In the early 90s, Oliver Shortall joined Banagher Concrete where he was first exposed to floating jetties for marinas. Years later, these systems would inspire his move into offshore wind.
“Banagher was developing a floating pontoon system based on concrete – it was a real eye-opener for me. A specialism that you wouldn’t learn in college,” says Oliver.
In his role as Marinas Manager, Oliver picked up valuable experience at Banagher Concrete over the next 10 years. When the firm secured the Dublin Port Tunnel Project, an opportunity arose for Oliver to buy out the jetty segment of the business.
Floating a solution
In 2002, Oliver and his wife Claire founded Inland and Coastal Marina Systems (ICMS).
The company designs, manufactures and installs all types of floating jetties that allow boats to moor safely and securely. With an initial team of around ten, ICMS began working on leisure marina pontoons, commercial concrete breakwaters, and jetties for council harbours.
“We were extremely lucky to have good people from day one. We added excellent financial, engineers, production, and installation staff along the way”, says Oliver.
With a solid team behind him, he sought out new opportunities.
“About ten years ago, when the first wind farms were being built, we noticed that the maintenance vessels loaded and transferred lots of equipment for their trips. This meant there was a need for specific floating pontoons to berth on,” he says.
Starting a new journey
In 2017, the company began its first offshore wind project with the Swedish energy company Vattenfall in Aberdeen Harbour, Scotland.
Vattenfall had commissioned a bespoke heavy-duty pontoon for Aberdeen Harbour to provide a berthing facility for crew transfer vessels and working vessels. This was during the commissioning and ongoing maintenance of the Aberdeen Offshore Wind Farm.
Offshore wind developers tend to partner with nearby harbours, where a maintenance area can be allocated. The amount of fuel, power and water their vessels carry is critical in determining the size of an area, so the ICMS team needed to find a solution that worked for all parties.
ICMS went about creating a system that optimised the space that Vattenfall would be using and which was tailored to its specific requirements. Once agreed, the ICMS team began by driving three steel piles into the bed of the harbour, which would anchor and secure the jetty.
“Vattenfall was the first specific crew transfer vessel project we undertook and was a huge learning curve for us. It was a signature project for us and set us on our way,” says Oliver.

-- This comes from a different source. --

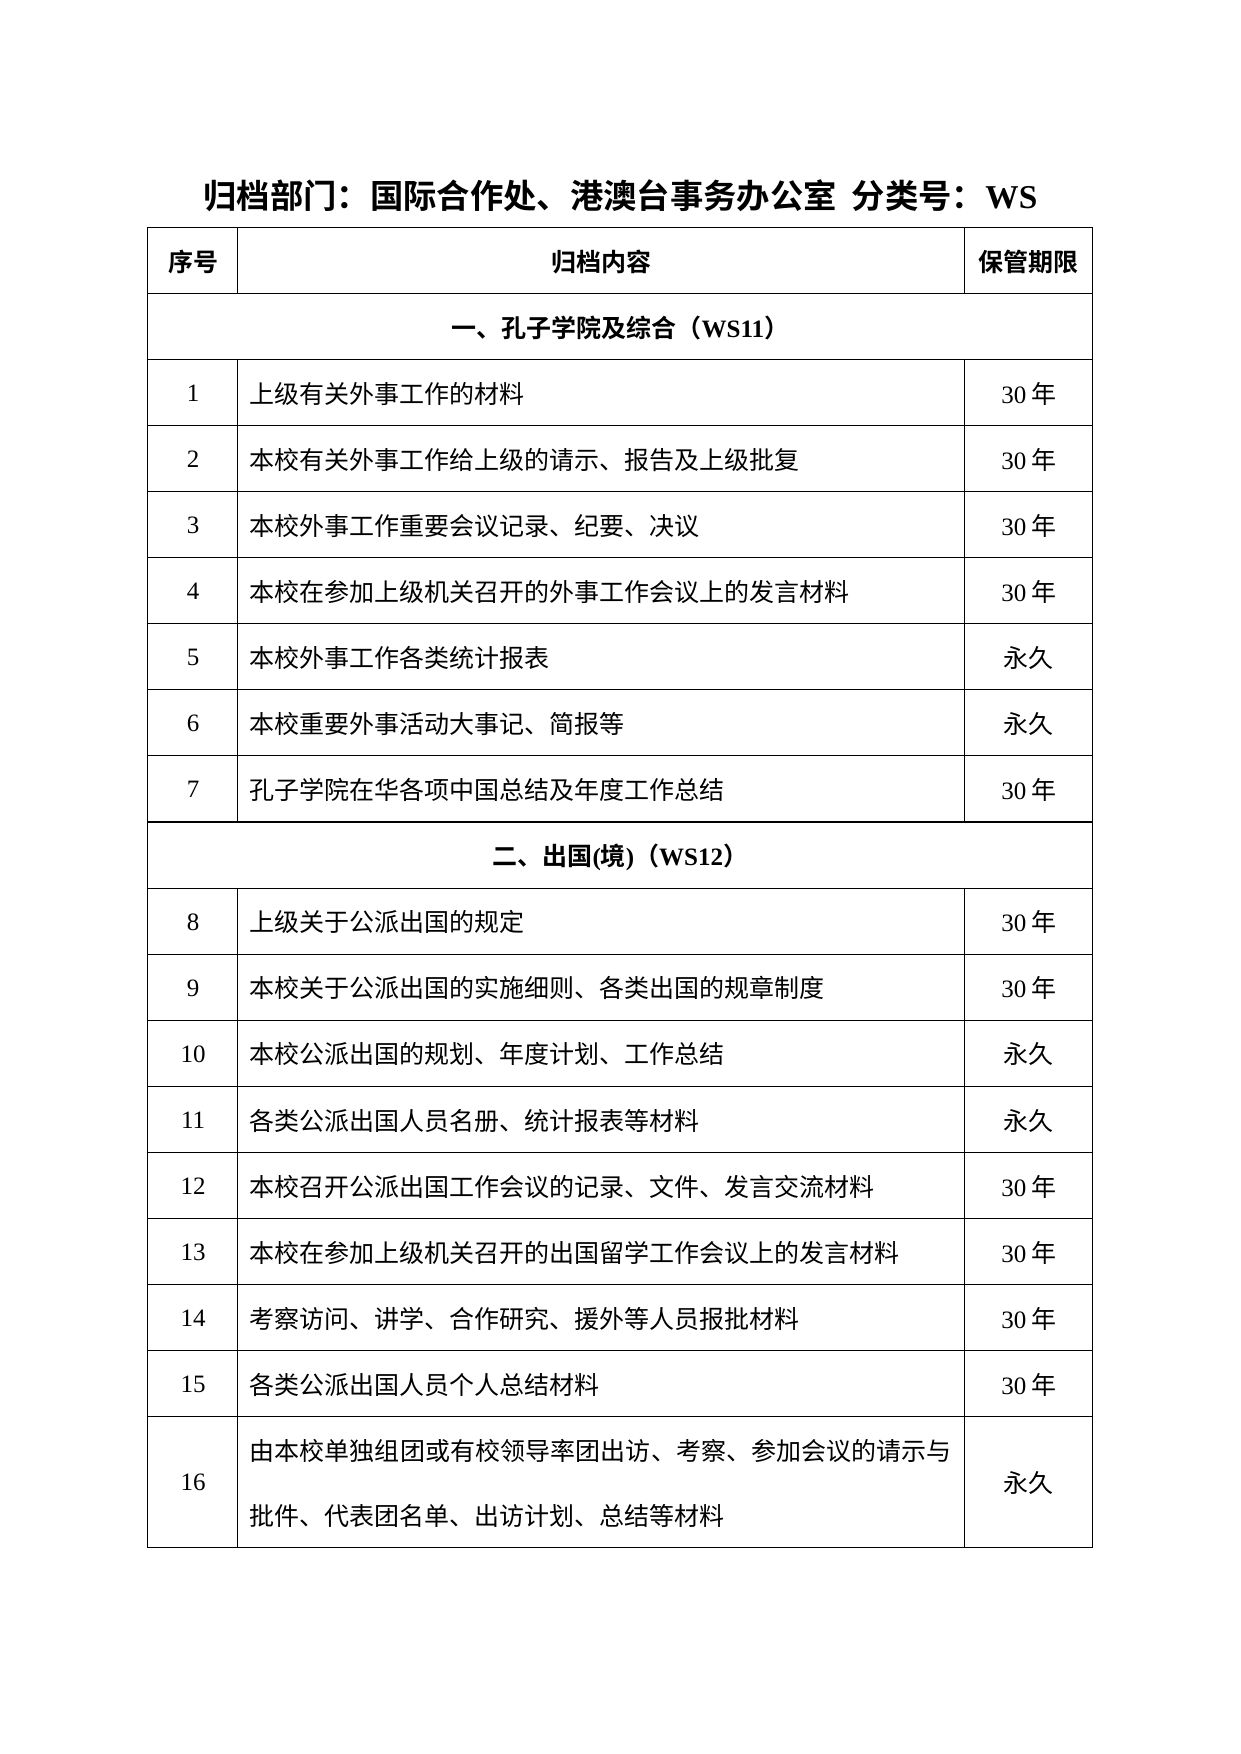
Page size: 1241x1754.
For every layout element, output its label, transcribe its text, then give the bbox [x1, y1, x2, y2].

Navigating a successful path
After Vattenfall, ICMS’s reputation began to grow in offshore wind. New contracts followed, with Morey East in Fraserburgh, Cobra in Aberdeen, Seagreen Wind Farm in Montrose Port, and NNG in Eyemouth. While the company is still very much active in other sectors, around 15% of its work is now related to offshore wind. That’s seen it increase in size, to a point where it currently employs 40 staff.
ICMS is now well-versed in the challenges that come with offshore wind.
“Every project is different. The number and size of vessels change with every job depending on the wind farm requirements. On top of that, fuel and services will vary depending on the developer’s needs,” he says.
As the Irish offshore industry gains momentum, ICMS continues to innovate and improve how it works with three research and development projects currently in progress.
Building solid foundations
In the meantime, the ICMS team continues to look overseas for new opportunities.
“Without Enterprise Ireland, it was impossible to break into the industry but now the future is looking bright. We’re looking at France and other European countries as well as further afield in the US,”.
ICMS has benefited as part of Enterprise Ireland’s Offshore Wind Cluster. Along with 60 other companies in the cluster, ICMS has worked closely with Enterprise Ireland to establish key contacts and grow within the industry.
“Enterprise Ireland has stuck with us and helped develop an effective cluster that has brought us on immensely,” says Oliver.
“They opened doors and got us in front of customers where we could develop connections and relationships. Look at it this way, we wouldn’t be where we are today without them.”